RECORD SET: Begin

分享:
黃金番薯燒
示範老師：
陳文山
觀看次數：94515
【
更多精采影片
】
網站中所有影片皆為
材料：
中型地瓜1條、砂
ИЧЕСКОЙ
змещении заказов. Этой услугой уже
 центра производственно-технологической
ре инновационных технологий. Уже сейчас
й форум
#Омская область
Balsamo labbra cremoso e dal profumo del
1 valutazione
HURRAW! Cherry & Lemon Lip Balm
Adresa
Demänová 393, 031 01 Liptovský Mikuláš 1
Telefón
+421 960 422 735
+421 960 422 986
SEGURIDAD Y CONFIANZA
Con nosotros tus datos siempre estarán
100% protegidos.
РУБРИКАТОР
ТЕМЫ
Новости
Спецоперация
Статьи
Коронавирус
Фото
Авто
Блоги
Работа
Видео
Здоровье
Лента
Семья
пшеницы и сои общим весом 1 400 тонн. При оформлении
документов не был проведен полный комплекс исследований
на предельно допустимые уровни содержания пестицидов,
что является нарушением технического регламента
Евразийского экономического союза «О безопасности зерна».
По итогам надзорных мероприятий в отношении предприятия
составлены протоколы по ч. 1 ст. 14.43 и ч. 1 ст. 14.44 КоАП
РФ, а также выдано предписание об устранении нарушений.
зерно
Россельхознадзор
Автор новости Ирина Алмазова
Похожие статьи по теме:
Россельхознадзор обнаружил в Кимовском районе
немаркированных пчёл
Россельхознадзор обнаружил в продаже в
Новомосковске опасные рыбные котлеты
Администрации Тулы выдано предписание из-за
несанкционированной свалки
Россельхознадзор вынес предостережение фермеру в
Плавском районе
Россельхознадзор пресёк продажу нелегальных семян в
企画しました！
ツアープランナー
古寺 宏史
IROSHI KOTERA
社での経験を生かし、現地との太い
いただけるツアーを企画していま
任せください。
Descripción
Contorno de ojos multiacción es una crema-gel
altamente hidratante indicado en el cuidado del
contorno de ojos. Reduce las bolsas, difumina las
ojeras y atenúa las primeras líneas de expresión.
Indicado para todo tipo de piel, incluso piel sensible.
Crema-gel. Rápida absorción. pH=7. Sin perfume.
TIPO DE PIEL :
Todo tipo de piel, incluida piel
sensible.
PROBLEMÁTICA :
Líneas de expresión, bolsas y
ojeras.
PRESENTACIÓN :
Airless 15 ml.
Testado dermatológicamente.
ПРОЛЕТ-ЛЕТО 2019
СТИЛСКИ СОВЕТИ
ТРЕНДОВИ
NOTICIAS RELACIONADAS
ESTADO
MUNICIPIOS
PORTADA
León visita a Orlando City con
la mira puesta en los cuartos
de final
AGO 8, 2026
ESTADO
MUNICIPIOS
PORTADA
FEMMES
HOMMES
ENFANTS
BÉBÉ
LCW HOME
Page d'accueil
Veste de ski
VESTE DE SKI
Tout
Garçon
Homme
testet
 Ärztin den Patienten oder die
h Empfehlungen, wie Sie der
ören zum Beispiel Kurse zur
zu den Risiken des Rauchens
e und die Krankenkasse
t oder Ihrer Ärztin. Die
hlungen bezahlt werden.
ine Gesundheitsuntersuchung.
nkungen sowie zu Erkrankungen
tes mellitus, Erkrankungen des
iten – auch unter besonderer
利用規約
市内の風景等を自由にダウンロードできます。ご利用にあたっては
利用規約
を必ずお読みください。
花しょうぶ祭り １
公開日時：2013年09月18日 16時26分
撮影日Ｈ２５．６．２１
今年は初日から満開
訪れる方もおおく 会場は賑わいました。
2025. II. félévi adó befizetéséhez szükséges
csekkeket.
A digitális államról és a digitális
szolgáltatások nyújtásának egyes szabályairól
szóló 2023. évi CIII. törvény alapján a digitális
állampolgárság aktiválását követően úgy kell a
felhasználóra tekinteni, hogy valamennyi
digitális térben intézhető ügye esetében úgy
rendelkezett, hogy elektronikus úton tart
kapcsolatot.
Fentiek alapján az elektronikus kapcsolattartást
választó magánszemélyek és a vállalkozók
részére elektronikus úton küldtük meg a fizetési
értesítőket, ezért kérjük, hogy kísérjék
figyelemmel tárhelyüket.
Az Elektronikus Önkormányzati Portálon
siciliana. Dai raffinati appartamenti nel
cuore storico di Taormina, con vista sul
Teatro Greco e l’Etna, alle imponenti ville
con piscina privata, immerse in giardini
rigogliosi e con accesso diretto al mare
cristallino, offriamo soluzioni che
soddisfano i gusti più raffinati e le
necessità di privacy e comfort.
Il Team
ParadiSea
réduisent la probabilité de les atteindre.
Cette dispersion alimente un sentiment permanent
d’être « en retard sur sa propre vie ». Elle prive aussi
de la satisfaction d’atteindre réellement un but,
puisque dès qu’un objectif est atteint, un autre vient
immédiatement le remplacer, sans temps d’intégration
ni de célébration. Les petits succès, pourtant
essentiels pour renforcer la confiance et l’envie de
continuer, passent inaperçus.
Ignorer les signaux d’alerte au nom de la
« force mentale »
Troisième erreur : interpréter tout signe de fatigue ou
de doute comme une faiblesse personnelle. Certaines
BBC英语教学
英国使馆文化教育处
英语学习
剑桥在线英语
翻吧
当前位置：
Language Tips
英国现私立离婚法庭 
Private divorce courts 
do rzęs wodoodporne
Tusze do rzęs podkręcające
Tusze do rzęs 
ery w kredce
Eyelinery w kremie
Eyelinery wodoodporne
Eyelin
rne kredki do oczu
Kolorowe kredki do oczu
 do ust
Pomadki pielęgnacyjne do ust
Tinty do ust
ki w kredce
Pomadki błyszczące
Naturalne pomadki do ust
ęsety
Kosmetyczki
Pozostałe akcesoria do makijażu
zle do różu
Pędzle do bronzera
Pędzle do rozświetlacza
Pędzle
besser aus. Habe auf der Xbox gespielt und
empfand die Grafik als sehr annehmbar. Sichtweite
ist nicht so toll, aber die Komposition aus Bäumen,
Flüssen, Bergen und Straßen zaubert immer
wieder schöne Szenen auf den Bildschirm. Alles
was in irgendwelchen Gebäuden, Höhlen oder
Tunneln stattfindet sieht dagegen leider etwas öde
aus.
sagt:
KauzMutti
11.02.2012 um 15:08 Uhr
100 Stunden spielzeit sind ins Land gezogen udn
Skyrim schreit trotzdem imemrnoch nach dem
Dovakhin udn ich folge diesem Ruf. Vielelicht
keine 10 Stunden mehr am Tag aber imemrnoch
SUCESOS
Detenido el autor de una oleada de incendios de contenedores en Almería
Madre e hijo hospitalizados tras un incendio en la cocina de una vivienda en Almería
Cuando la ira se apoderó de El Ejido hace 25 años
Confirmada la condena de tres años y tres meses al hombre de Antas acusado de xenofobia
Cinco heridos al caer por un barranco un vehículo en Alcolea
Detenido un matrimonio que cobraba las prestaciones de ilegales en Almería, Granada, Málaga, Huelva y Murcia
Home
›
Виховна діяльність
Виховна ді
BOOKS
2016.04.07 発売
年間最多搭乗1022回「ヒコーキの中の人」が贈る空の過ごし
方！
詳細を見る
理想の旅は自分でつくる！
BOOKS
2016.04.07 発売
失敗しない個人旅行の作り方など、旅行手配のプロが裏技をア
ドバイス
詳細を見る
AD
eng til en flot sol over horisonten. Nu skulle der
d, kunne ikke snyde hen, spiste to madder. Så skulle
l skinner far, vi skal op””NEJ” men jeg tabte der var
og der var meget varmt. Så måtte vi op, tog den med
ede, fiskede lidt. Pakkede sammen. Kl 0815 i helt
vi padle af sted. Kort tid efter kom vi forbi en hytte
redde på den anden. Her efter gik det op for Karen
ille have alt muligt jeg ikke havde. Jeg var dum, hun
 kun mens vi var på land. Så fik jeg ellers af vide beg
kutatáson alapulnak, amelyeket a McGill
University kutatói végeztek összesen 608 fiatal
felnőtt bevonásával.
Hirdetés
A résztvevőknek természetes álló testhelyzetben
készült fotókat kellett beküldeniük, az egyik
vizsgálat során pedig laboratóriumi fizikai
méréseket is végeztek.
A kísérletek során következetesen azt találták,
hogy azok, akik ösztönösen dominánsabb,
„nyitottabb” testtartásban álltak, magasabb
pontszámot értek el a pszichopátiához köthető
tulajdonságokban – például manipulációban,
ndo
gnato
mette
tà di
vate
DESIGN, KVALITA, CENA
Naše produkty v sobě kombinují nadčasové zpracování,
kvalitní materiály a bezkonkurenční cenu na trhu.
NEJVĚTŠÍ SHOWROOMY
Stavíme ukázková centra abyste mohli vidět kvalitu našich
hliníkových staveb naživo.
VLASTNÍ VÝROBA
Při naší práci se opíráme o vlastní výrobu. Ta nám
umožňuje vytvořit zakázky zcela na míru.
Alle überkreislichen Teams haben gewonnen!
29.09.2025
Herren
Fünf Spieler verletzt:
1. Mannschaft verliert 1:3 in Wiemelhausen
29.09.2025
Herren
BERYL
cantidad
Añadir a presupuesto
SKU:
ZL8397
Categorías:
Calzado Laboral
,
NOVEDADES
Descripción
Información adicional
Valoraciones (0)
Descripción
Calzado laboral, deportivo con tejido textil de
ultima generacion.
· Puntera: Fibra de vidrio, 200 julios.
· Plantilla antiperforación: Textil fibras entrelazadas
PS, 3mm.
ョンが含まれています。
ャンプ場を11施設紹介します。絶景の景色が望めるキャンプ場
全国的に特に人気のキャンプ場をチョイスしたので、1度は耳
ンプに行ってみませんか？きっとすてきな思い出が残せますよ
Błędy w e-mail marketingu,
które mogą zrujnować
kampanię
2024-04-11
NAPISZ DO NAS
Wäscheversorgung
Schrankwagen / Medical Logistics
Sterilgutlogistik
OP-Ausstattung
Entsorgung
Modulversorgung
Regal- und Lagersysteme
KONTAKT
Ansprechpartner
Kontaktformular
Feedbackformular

RECORD SET: End

Provide the number of lines in the preceding entries that include the string "обнаружил", with no other words.

**RESPONSE TO THE EXERCISE:** 2